Blog do Santinha

Crônicas, opiniões, desabafos e comemorações sobre o Santa Cruz Futebol Clube, o Santinha, e a torcida coral.
Arquivo de 20 de abril de 2006

Tocando em frente

Por Samarone Lima

Confesso: a derrota nos pênaltis contra a coisa, quando a taça já estava caminhando pro Arruda, foi uma das minhas maiores dores futebolísticas. Não sei o que houve, se a circunstância, o excesso de emoção, o gol no último segundo, mas voltei para casa arrasado. Me doeu tanto quanto a derrota da seleçao canarinha contra a Itália, em 1982, quando eu tinha apenas 13 anos. Certas dores, muito precoces, podem desalinhar uma alma, fazer estragos irreversíveis.

Aos 36 anos, sou um bom perdedor. Inúmeras decisões e derrotas, tanto no futebol, quanto na vida, enfrentei com relativa tranqüilidade. Doía muito, mas eu tomava um porre, ia dormir, no outro dia não olhava as bancas de revista, programas esportivos ou coisas do tipo.

Mas a derrota nos pênaltis me acertou em cheio. Primeiro, não consegui ficar bêbado. Segundo, não consegui dormir. Pior que isso, a cena do Lecheva perdendo o pênalti, ficou remoendo meu juízo a noite inteira. Pela primeira vez na vida, acordei sem dormir.

Durante vários dias, mergulhei num baixo-astral arrombante. Comecei a achar meu trabalho uma merda, meu bairro uma desgraça, o Recife feio, o futebol algo esquisito e histérico, pensei em terminar o namoro e viajar para a Amazônia. Escrevi uma carta de demissão ao Blog, pensei em recolher minhas chuteiras. Chega de crônicas sobre o Mais Querido e sua torcida. Por sorte, Inácio França pediu que eu repensasse, pois estava num momento de profundo sofrimento.

“Nessas horas, a prudência pode ajudar”, vaticinou.

Aos poucos, os amigos começaram a comentar: “Samarone, estás com cara de doente”.

Foram vários dias assim. Pior que isso era ver, em meio à festa adversária, os relatos de velhos e apaixonados tricolores, e aquelas frases que doem na alma: “não merecíamos perder aquele pênalti”; “eu pensei que o Lecheva ía soltar um limão”; “a festa estava pronta lá em casa”; “minha mãe chorou mais que eu”; “Luquinhas está arrasado”.

Até que fui me recompondo. A cena do pênalti foi sumindo do cabeção. Cancelei o pedido de demissão do Blog. Fui tocando a vida, renascendo das cinzas. Hoje, dez dias após o fatídico jogo, diria que voltei à normalidade.

E fiquei pensando sobre esse mistério, que é a presença do futebol na minha vida - e na vida de tanta gente. O futebol determinando alegrias e tristezas, numa paixão fulminante. As loucuras que fazemos, nos momentos de maior emoção. Vamos do êxtase ao abismo, conhecemos a glória e a dor mais lancinante, num intervalo de segundos. No gol do Santa contra a coisa, naquele finzinho de jogo, eu vivi um dos momentos mais estranhos da minha vida. Penso que perdi a noção de tempo e espaço, o céu se misturou com a terra, como diria o Manuel Bandeira. Perdi a noção do individual.
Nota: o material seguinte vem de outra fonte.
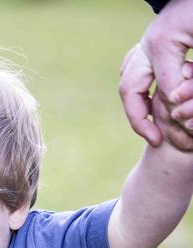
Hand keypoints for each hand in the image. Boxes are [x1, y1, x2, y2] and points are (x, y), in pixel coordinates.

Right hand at [119, 0, 192, 147]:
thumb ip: (191, 78)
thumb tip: (174, 104)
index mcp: (161, 45)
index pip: (162, 92)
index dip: (172, 114)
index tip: (183, 129)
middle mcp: (146, 45)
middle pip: (130, 91)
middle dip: (139, 120)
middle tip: (155, 139)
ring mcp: (146, 42)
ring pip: (128, 82)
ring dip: (135, 106)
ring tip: (151, 127)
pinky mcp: (150, 41)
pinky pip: (133, 70)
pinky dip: (137, 90)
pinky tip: (150, 104)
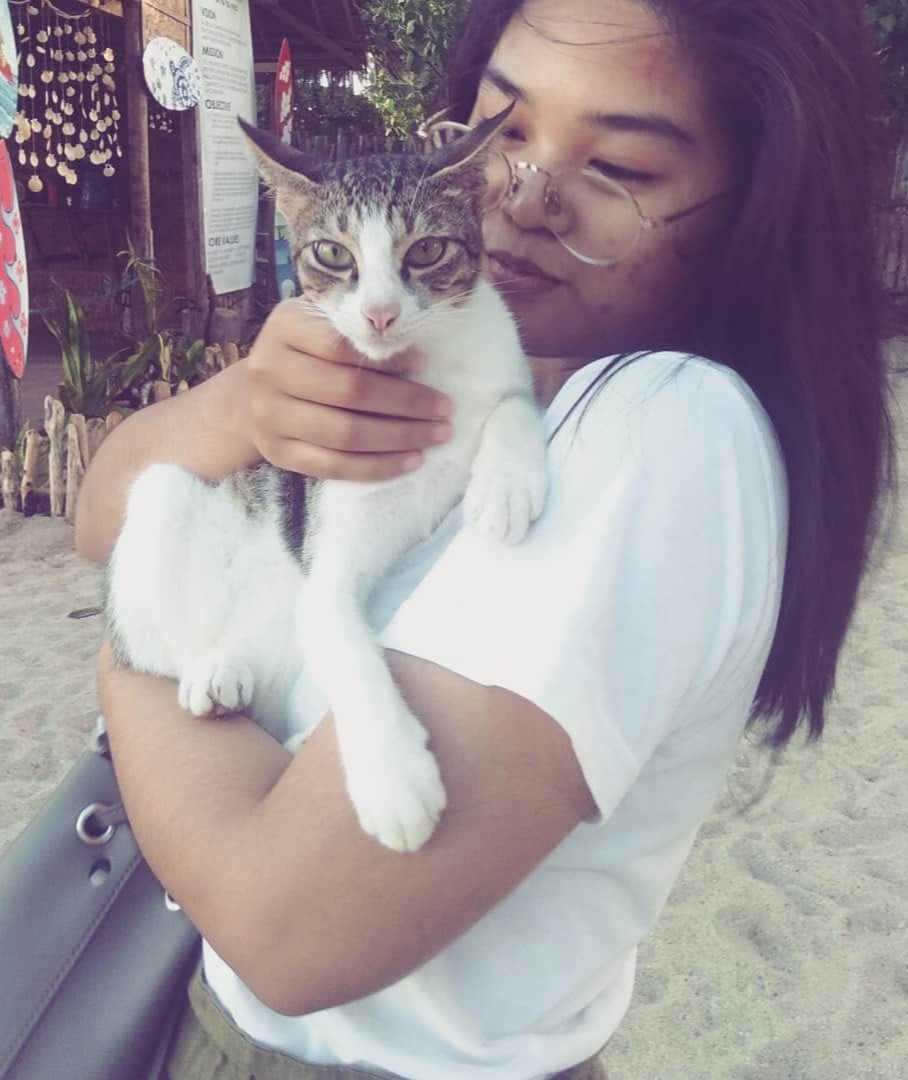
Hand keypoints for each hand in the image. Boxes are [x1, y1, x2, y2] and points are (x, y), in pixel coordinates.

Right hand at [244, 299, 451, 480]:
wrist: (250, 395)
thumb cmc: (303, 354)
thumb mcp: (320, 326)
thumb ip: (356, 333)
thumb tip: (415, 359)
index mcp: (284, 327)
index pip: (341, 345)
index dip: (387, 358)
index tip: (426, 364)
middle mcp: (270, 370)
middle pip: (349, 392)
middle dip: (406, 403)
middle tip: (445, 410)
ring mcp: (270, 416)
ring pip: (345, 434)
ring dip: (399, 437)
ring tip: (436, 435)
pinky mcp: (278, 453)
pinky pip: (334, 466)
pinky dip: (377, 467)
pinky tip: (410, 461)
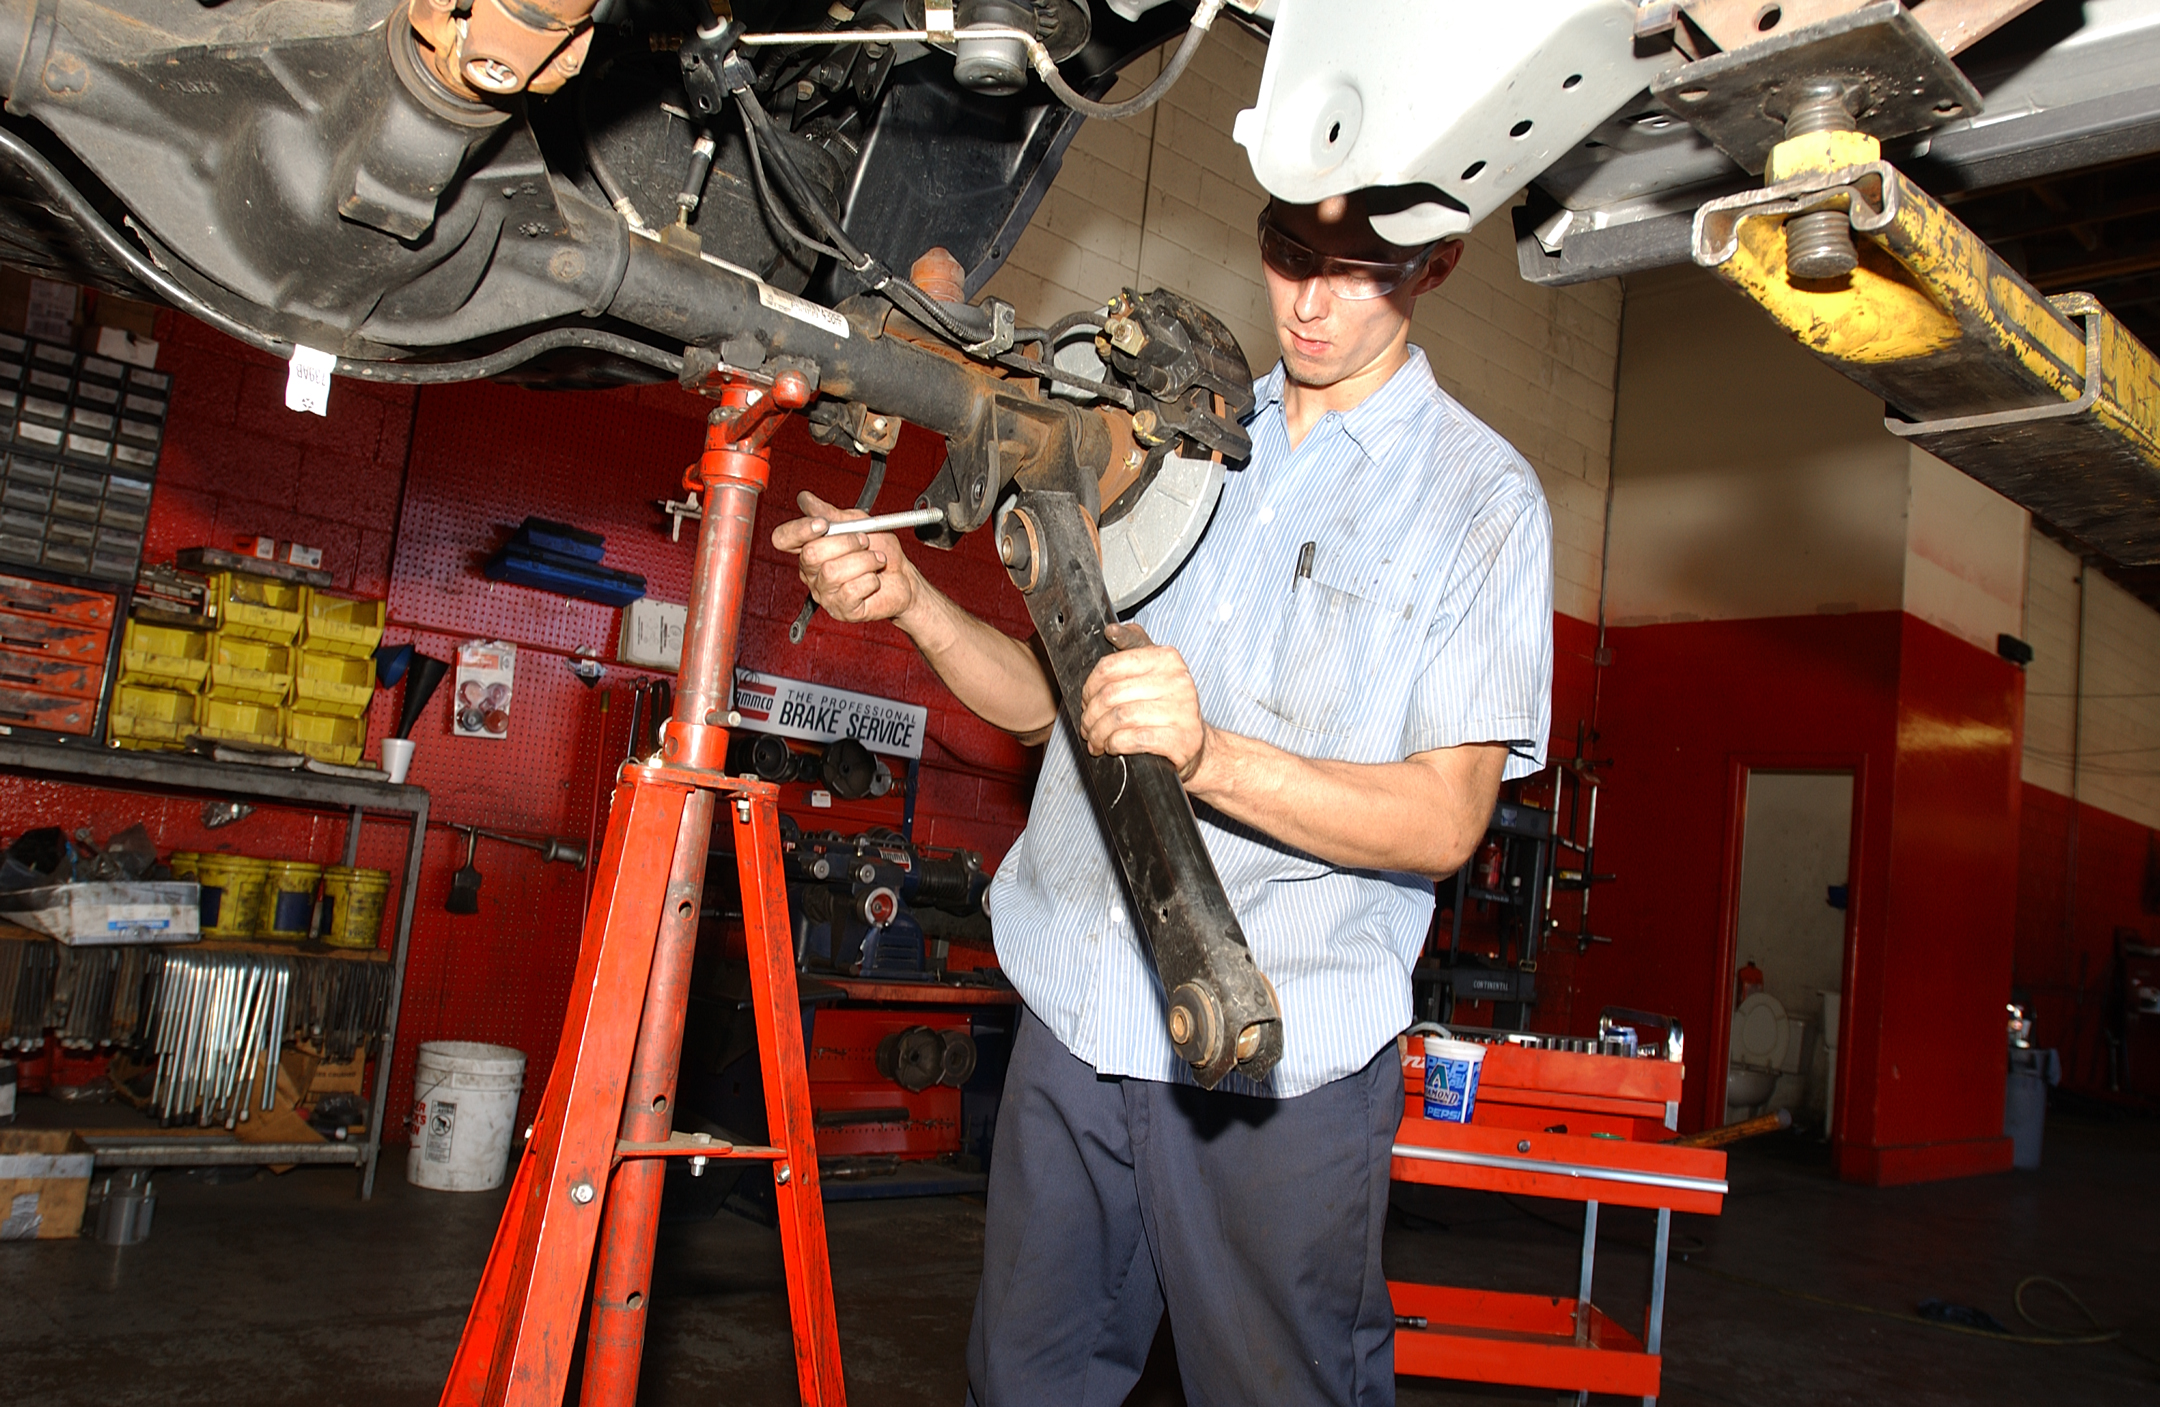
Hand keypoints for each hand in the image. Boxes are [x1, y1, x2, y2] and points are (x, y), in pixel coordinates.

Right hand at [771, 490, 920, 624]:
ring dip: (863, 561)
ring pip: (832, 572)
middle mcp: (812, 572)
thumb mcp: (857, 522)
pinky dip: (869, 580)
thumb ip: (830, 512)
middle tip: (865, 542)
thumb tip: (804, 499)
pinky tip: (874, 580)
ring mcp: (825, 593)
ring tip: (876, 561)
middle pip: (811, 554)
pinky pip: (850, 591)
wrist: (903, 576)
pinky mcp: (842, 609)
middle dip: (845, 542)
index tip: (822, 523)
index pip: (783, 539)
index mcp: (809, 547)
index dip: (799, 530)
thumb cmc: (879, 549)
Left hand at [1078, 622, 1211, 783]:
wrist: (1195, 742)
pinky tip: (1112, 747)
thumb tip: (1111, 630)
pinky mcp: (1182, 739)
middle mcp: (1178, 681)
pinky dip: (1115, 744)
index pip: (1110, 666)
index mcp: (1167, 658)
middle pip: (1111, 694)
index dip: (1089, 687)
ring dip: (1099, 733)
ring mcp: (1183, 711)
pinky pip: (1134, 739)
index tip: (1086, 700)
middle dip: (1091, 715)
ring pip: (1120, 717)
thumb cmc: (1167, 705)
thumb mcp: (1153, 670)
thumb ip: (1133, 646)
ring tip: (1095, 740)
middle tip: (1087, 726)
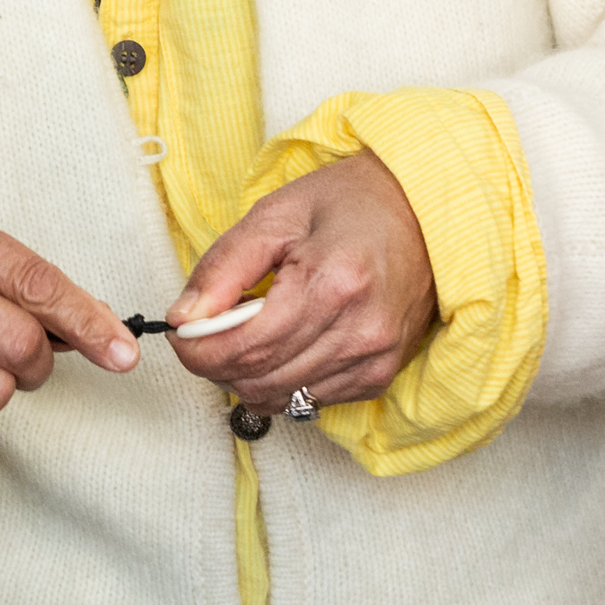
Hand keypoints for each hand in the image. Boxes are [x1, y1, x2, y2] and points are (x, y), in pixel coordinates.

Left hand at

Eu era uma massa de tricolores, no mais absoluto transe.

Talvez tenha sido esta a lição dos últimos dias: mesmo em meio à maior derrota, a vida segue e se renova. Os idiotas da objetividade, como diria o sábio Nelson Rodrigues, não entendem como um sujeito pode andar se arrastando, se sentindo um miserável, um infeliz, “só porque perdeu um título”.

Andei cabisbaixo, triste mesmo, macambúzio, dolorido, mas já estou pronto para outra.

O futebol tem me ensinado que nenhuma derrota é definitiva. Ou, como diria o velho Raul Seixas, “é de batalhas que se vive a vida”.

Alguém duvida se estarei na Ilha do Retiro, no próximo jogo do Santa contra a coisa?

Amanhã, dia de Tiradentes, desfilarei com meu manto coral. Tenho pra mim que Tiradentes foi um tricolor, muito antes de o Santa existir. Todo libertário é um tricolor de carteirinha.

Levantemos a poeira. Vamos lá, dar a volta por cima.